While Connecticut may not seem like a hiker’s dream state, there are certainly some amazing hidden gems here that will surprise and delight even the most experienced hikers. With rocky summits, beautiful forests, serene waterways, and picturesque fall foliage, Connecticut has a wide variety of stunning nature areas to explore. We created this guide to the best hikes in Connecticut so that you can explore some of the state’s most beautiful parks, trails, and landscapes! Make no mistake, no matter what experience or ability level you are, you’ll definitely be able to find a place for hiking in Connecticut that suits your fancy.
Easy Hikes in Connecticut
Kent Falls Loop
- Location: Kent Falls State Park (Kent, CT)
- Trail Length: 0.7 miles
- Elevation Gain: 232 feet
Perfect for families, dogs, and hikers of all levels, the short, 0.7-mile Kent Falls Loop trail will take you to one of the most scenic waterfalls in Connecticut. With a 250-foot waterfall that’s perfect for photography, this trail offers several viewpoints to view this spectacular cascade. Most reviewers say that this hike is extremely easy, making it perfect for anyone looking for fabulous views on a scenic but short trail. Go during the spring after snowmelt for the most powerful waterfall flows!
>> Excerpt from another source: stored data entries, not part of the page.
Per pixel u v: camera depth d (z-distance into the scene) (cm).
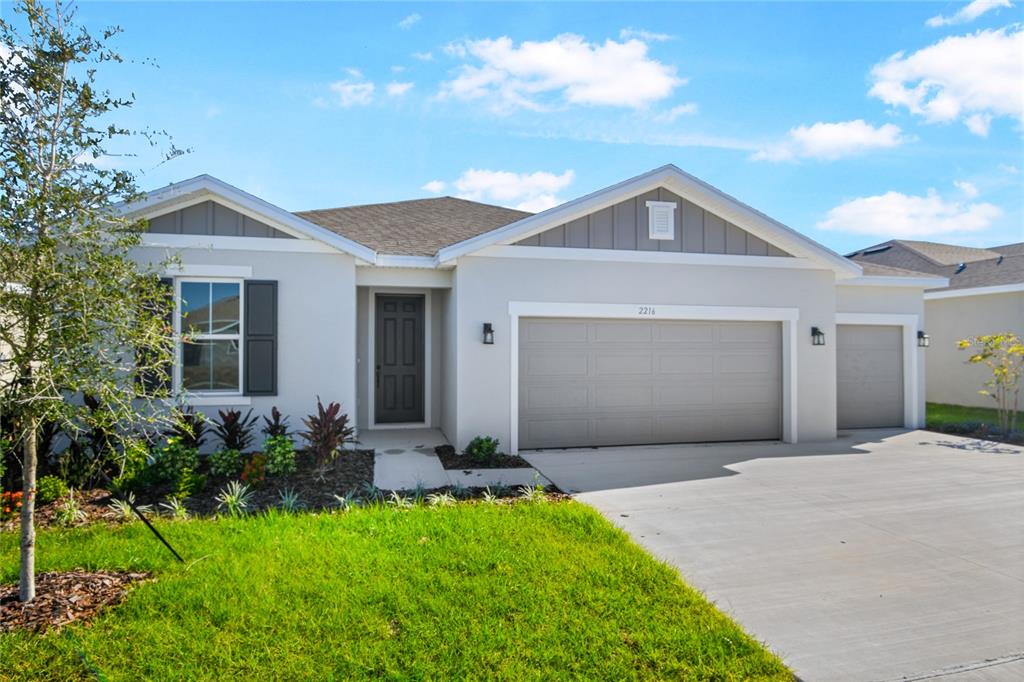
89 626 363
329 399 945
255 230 921
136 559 464
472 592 417
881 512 646
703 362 1077
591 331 1026
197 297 913
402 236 1173
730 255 1065
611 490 732
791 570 483
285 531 537
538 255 984
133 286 412
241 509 620
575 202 982
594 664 332
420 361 1229
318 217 1312
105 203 409
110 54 404
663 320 1055
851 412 1304
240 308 922
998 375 1248
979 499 701
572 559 480
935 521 616
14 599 395
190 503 652
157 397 451
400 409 1223
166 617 376
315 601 398
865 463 907
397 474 813
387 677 317
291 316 935
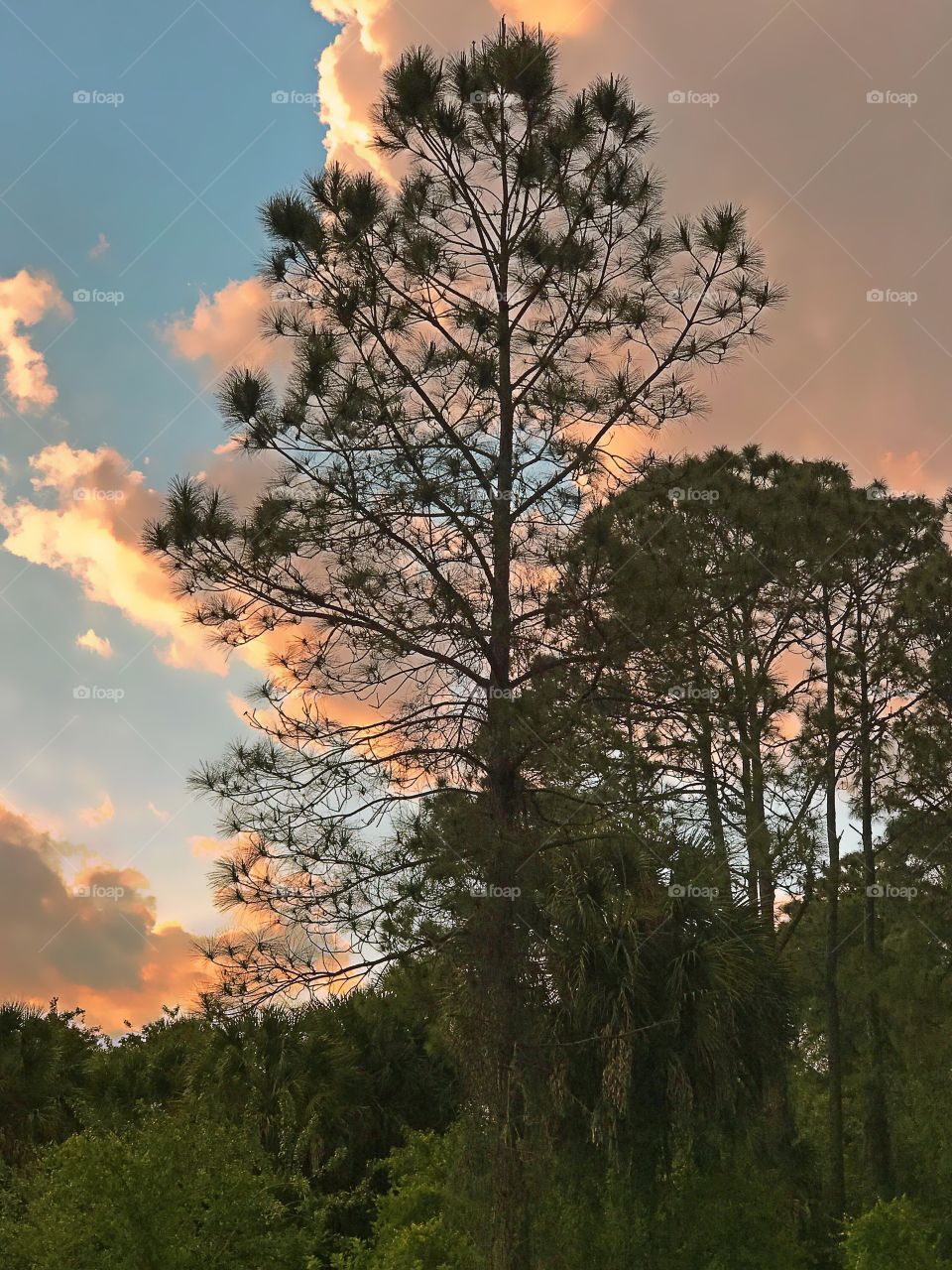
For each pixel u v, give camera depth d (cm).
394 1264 1620
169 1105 1941
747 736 2217
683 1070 1736
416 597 1617
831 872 2552
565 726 1577
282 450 1605
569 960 1755
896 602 2536
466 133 1725
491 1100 1536
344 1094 2056
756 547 1886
Bluff Point Coastal Reserve Trail
- Location: Groton, CT
- Trail Length: 3.6 miles miles
- Elevation Gain: 170 feet
If you’re looking for seaside views on an easy, accessible waterfront trail, the Bluff Point Coastal Reserve Trail is one of the best hikes in Connecticut to enjoy the water. One of the nicest things about this easy trail is that it’s got well-maintained, wide trails, perfect for all levels of hikers and for social distancing. You’ll experience a variety of landscapes, from rocky shorelines to forests to marshy flatlands. Visitors say these trails can get busy, so we’d strongly recommend going in the early morning to catch sunrise on the water and avoid the main crowds that tend to arrive later in the day.
- Location: Mine Hill Preserve (Roxbury, CT)
- Trail Length: 3.6 miles
- Elevation Gain: 511 feet
For history lovers and hikers alike, the Roxbury Mines Trail in Mine Hill Preserve is a wonderful place to go hiking in Connecticut. With several beautiful historic mining structures to explore, forested areas to walk through, and many rock formations to admire, this easy trail is perfect for a weekend adventure in the wilderness.
Fern-lined trails take hikers 3.6 miles through the shady forest canopy, which brings you to the Mine Hill ironmaking complex, a historic ironworks facility in the forest. While not in use today, you can catch a glimpse of the ovens and furnaces used to create iron pieces from iron ore, the next step after mining the ore. Not only is this a wonderful way to get outdoors, but it’s one of the coolest historic hikes in Connecticut as well!
Steep Rock Yellow Circle Trail
- Location: Steep Rock Preserve (Washington Depot, CT)
- Trail Length: 4.2 miles
- Elevation Gain: 521 feet
There are few places for hiking in Connecticut that have the variety and natural beauty of the Steep Rock Circle trail. Located in Steep Rock Preserve, this 4.2-mile trail is home to tons of wildlife, breathtaking suspension bridges, pristine waterways, and more. This easy trail is the perfect place to go on a leisurely hike with your dog or with kids, as there’s so much to see and do along the dirt paths.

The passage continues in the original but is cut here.